→ **QUOTED TEXT**:
☆ ☆ ☆ ☆ ☆

= Sound from ultrasound =

Sound transmission method

Sound from ultrasound refers to the generation of audible sound from modulated ultrasound. Two distinct mechanisms have been demonstrated. In the first, modulated ultrasound propagates through a nonlinear medium, which acts as a passive demodulator, producing audible sound without an active element; This is the principle underlying parametric arrays. In the second, audible sound is created from modulated ultrasound which is demodulated with a mechanically driven structure periodically changing the impedance of the acousic path in the device. This is the principle underlying active modulation.

==Parametric array==
Since the early 1960s, researchers have been experimenting with creating directive low-frequency sound from nonlinear interaction of an aimed beam of ultrasound waves produced by a parametric array using heterodyning. Ultrasound has much shorter wavelengths than audible sound, so that it propagates in a much narrower beam than any normal loudspeaker system using audio frequencies. Most of the work was performed in liquids (for underwater sound use).

☆ ☆ ☆ ☆ ☆

→ **EXTRACTED ENTRIES**:
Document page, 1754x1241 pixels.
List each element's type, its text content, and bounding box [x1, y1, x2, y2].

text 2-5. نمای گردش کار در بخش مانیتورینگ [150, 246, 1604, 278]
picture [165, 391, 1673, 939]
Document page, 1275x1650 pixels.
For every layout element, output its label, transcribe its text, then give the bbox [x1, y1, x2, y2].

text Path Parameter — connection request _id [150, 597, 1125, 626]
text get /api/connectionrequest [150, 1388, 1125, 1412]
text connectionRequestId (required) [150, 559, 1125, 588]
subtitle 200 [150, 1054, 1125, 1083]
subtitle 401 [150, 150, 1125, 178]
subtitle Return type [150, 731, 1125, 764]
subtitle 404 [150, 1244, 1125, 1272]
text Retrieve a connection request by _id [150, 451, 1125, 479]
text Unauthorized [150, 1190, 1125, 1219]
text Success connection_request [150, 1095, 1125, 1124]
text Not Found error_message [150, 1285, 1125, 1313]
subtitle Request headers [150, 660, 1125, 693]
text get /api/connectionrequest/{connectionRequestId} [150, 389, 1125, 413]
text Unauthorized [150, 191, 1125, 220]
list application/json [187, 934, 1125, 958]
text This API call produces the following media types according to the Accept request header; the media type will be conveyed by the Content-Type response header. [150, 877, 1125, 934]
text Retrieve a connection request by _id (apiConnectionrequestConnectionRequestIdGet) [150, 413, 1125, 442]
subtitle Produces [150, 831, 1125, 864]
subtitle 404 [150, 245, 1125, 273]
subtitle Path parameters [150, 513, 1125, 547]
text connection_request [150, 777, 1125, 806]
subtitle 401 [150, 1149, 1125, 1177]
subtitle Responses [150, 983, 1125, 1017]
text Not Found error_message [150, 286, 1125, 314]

☆ ☆ ☆ ☆ ☆

→ **COMPLETE THE FOLLOWING**:
1 > Revise the sound-from-ultrasound article from "Sound transmission method" to "underlying active modulation.", changing "nonlinear medium" to "nonlinear material".
2 > According to the sound-from-ultrasound article, where was most of the parametric array work performed?
Rely only on the sound-from-ultrasound article; ignore the entries.

→ **SOLUTIONS FOR EACH TASK**:
1 >
Sound transmission method

Sound from ultrasound refers to the generation of audible sound from modulated ultrasound. Two distinct mechanisms have been demonstrated. In the first, modulated ultrasound propagates through a nonlinear material, which acts as a passive demodulator, producing audible sound without an active element; This is the principle underlying parametric arrays. In the second, audible sound is created from modulated ultrasound which is demodulated with a mechanically driven structure periodically changing the impedance of the acousic path in the device. This is the principle underlying active modulation.

2 > In liquids, for underwater sound use.